Death at an Early Age
- Title page for Death at an Early Age: The Destruction of the Hearts and Minds of Negro Children in the Boston Public Schools (1967)
- Author: Jonathan Kozol
- Language: English
- Genre: Non-fiction/Memoir
- Publisher: Houghton Mifflin
- Publication date: 1967
- Publication place: United States

= Death at an Early Age =

1967 book by Jonathan Kozol

Death at an Early Age: The Destruction of the Hearts and Minds of Negro Children in the Boston Public Schools (reissue ISBN 0-452-26292-5) is a book written by the American schoolteacher Jonathan Kozol and published in Boston by Houghton Mifflin in 1967. It won the U.S. National Book Award in the Science, Philosophy and Religion category.

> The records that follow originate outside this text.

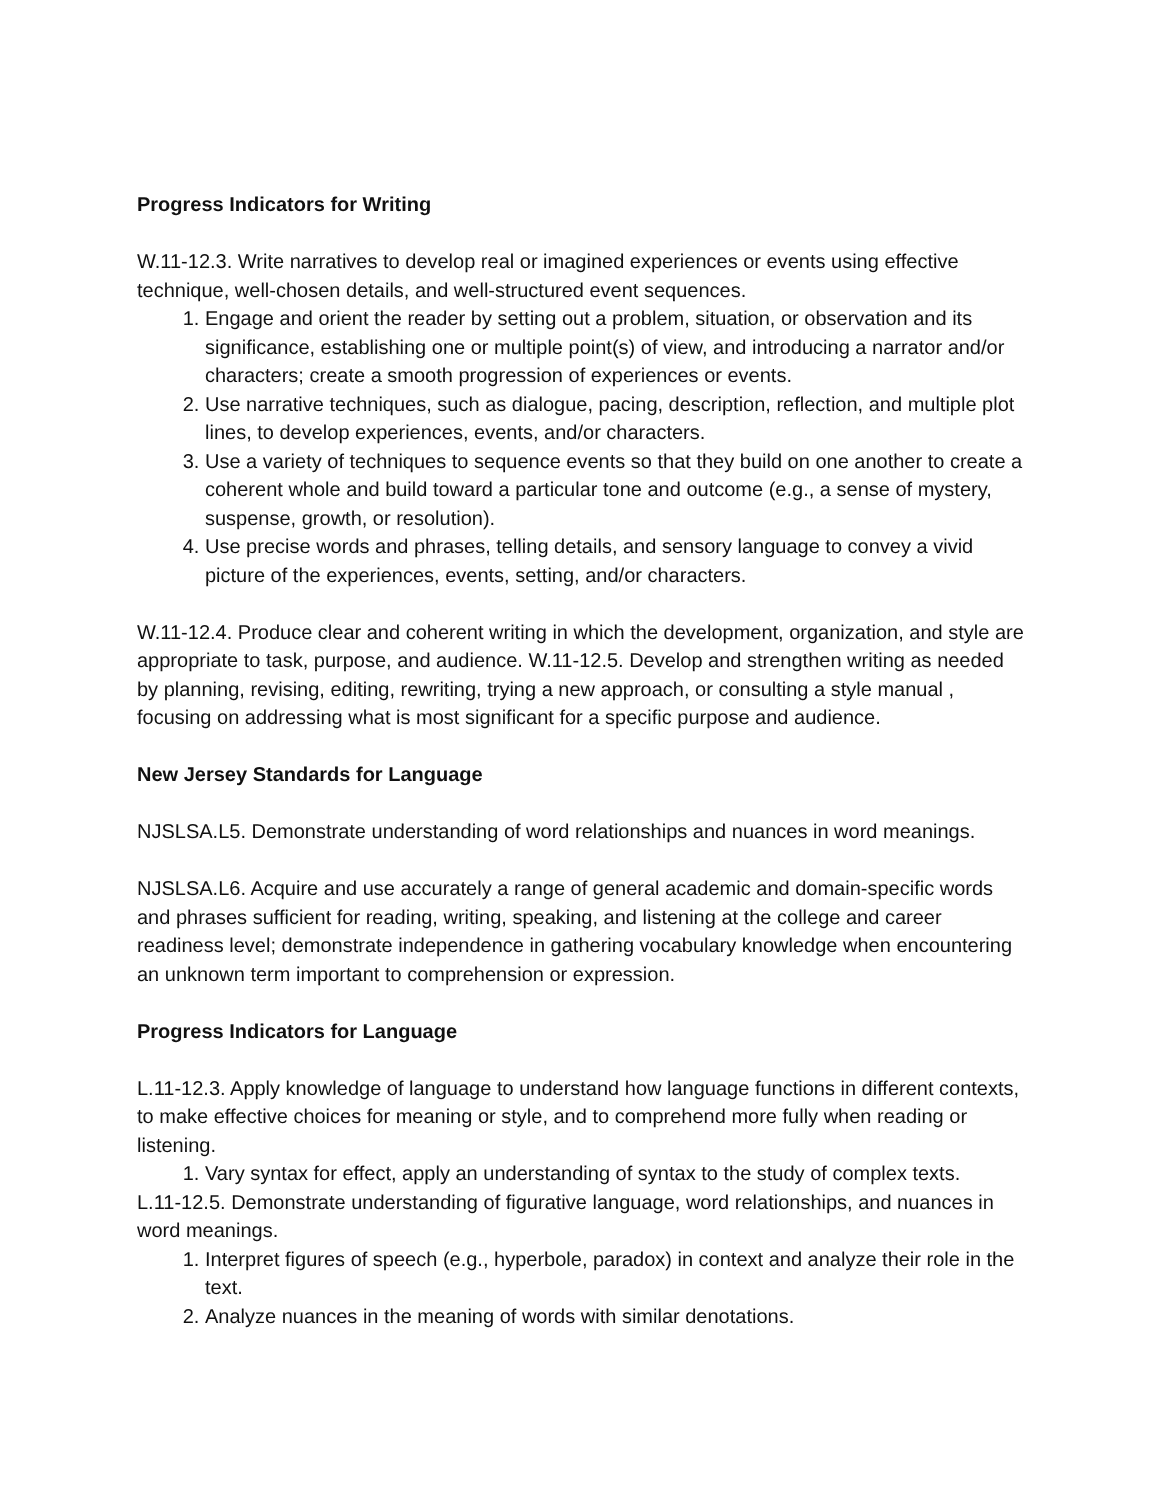Progress Indicators for Writing
W.11-12.3. Write narratives to develop real or imagined experiences or events using effective technique, well-chosen details, and well-structured event sequences.
1. Engage and orient the reader by setting out a problem, situation, or observation and its significance, establishing one or multiple point(s) of view, and introducing a narrator and/or characters; create a smooth progression of experiences or events.
2. Use narrative techniques, such as dialogue, pacing, description, reflection, and multiple plot lines, to develop experiences, events, and/or characters.
3. Use a variety of techniques to sequence events so that they build on one another to create a coherent whole and build toward a particular tone and outcome (e.g., a sense of mystery, suspense, growth, or resolution).
4. Use precise words and phrases, telling details, and sensory language to convey a vivid picture of the experiences, events, setting, and/or characters.
W.11-12.4. Produce clear and coherent writing in which the development, organization, and style are appropriate to task, purpose, and audience. W.11-12.5. Develop and strengthen writing as needed by planning, revising, editing, rewriting, trying a new approach, or consulting a style manual , focusing on addressing what is most significant for a specific purpose and audience.
New Jersey Standards for Language
NJSLSA.L5. Demonstrate understanding of word relationships and nuances in word meanings.
NJSLSA.L6. Acquire and use accurately a range of general academic and domain-specific words and phrases sufficient for reading, writing, speaking, and listening at the college and career readiness level; demonstrate independence in gathering vocabulary knowledge when encountering an unknown term important to comprehension or expression.
Progress Indicators for Language
L.11-12.3. Apply knowledge of language to understand how language functions in different contexts, to make effective choices for meaning or style, and to comprehend more fully when reading or listening.
1. Vary syntax for effect, apply an understanding of syntax to the study of complex texts.
L.11-12.5. Demonstrate understanding of figurative language, word relationships, and nuances in word meanings.
1. Interpret figures of speech (e.g., hyperbole, paradox) in context and analyze their role in the text.
2. Analyze nuances in the meaning of words with similar denotations.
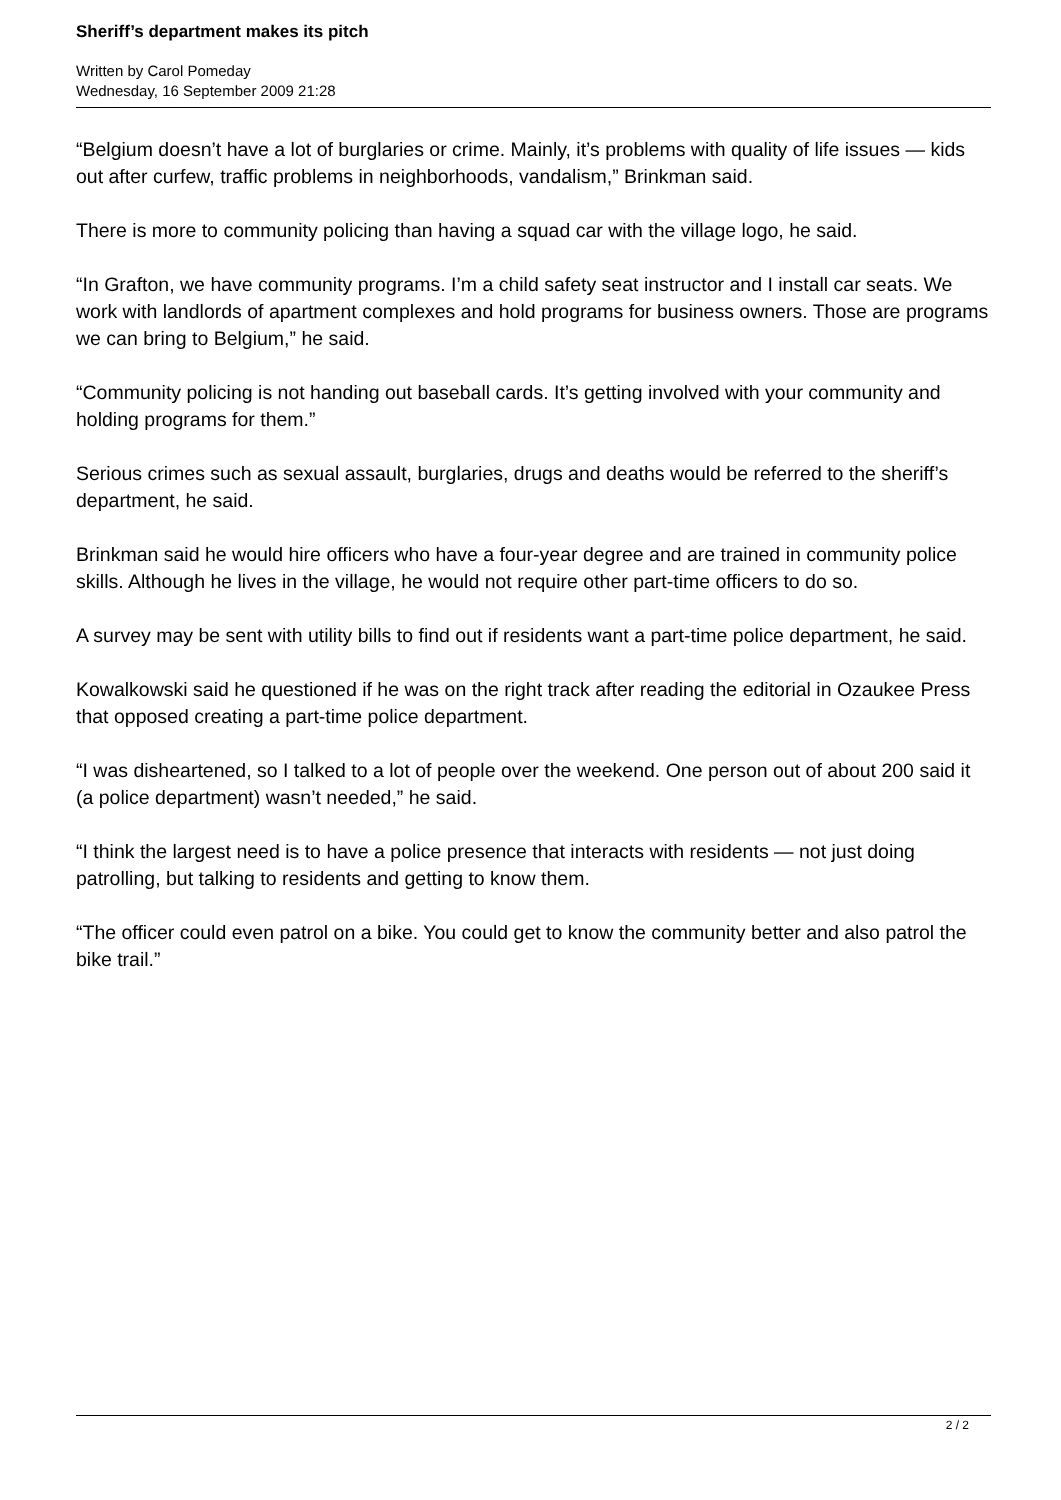Sheriff’s department makes its pitch
Written by Carol Pomeday
Wednesday, 16 September 2009 21:28
“Belgium doesn’t have a lot of burglaries or crime. Mainly, it’s problems with quality of life issues — kids out after curfew, traffic problems in neighborhoods, vandalism,” Brinkman said.
There is more to community policing than having a squad car with the village logo, he said.
“In Grafton, we have community programs. I’m a child safety seat instructor and I install car seats. We work with landlords of apartment complexes and hold programs for business owners. Those are programs we can bring to Belgium,” he said.
“Community policing is not handing out baseball cards. It’s getting involved with your community and holding programs for them.”
Serious crimes such as sexual assault, burglaries, drugs and deaths would be referred to the sheriff’s department, he said.
Brinkman said he would hire officers who have a four-year degree and are trained in community police skills. Although he lives in the village, he would not require other part-time officers to do so.
A survey may be sent with utility bills to find out if residents want a part-time police department, he said.
Kowalkowski said he questioned if he was on the right track after reading the editorial in Ozaukee Press that opposed creating a part-time police department.
“I was disheartened, so I talked to a lot of people over the weekend. One person out of about 200 said it (a police department) wasn’t needed,” he said.
“I think the largest need is to have a police presence that interacts with residents — not just doing patrolling, but talking to residents and getting to know them.
“The officer could even patrol on a bike. You could get to know the community better and also patrol the bike trail.”
2 / 2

The book describes Kozol's first year of teaching a fourth grade in one of the most overcrowded inner city schools in the Boston public school system. Kozol recounts the deeply entrenched policies of racial segregation and inequality on the part of Boston Public Schools and testifies to a crumbling infrastructure in his Roxbury, Boston, neighborhood. The "classroom" he was assigned turned out not to even be a room at all but a corner of an auditorium where other classes were also held, and one day a large window collapsed as he was teaching his class.

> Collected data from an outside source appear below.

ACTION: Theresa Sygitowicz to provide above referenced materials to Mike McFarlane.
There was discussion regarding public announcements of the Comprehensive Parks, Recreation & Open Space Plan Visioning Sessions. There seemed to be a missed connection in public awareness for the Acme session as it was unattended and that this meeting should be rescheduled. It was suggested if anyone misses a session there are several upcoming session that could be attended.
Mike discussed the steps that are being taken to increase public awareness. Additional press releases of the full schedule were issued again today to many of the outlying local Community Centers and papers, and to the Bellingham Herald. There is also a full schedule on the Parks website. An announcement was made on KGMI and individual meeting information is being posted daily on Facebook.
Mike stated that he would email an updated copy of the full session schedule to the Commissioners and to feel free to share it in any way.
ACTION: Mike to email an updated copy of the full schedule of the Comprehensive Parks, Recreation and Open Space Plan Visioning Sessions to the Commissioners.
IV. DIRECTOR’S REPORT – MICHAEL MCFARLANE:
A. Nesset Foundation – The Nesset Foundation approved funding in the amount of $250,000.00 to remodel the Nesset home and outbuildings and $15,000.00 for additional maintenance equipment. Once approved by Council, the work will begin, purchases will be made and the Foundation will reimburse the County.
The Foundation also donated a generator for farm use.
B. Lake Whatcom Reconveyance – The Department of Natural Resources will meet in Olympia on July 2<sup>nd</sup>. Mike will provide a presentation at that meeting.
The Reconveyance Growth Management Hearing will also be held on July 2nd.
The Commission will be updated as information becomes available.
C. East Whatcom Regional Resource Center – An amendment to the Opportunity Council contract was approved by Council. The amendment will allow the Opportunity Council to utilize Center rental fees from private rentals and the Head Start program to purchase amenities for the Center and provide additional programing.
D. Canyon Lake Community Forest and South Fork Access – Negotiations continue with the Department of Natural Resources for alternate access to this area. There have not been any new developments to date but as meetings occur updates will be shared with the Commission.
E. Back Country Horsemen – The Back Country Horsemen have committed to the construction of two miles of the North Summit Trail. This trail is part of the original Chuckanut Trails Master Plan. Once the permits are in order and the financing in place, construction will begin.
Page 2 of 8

The book also documents the public outcry after his dismissal for teaching the Langston Hughes poem "The Ballad of the Landlord" to his reading class, which portrays the exploitation of black tenants by white landlords. The day after presenting the poem to the class an official from the school district informed him that "no literature which is not in the Course of Study can ever be read by a Boston teacher without permission from someone higher up" and he was fired from his position.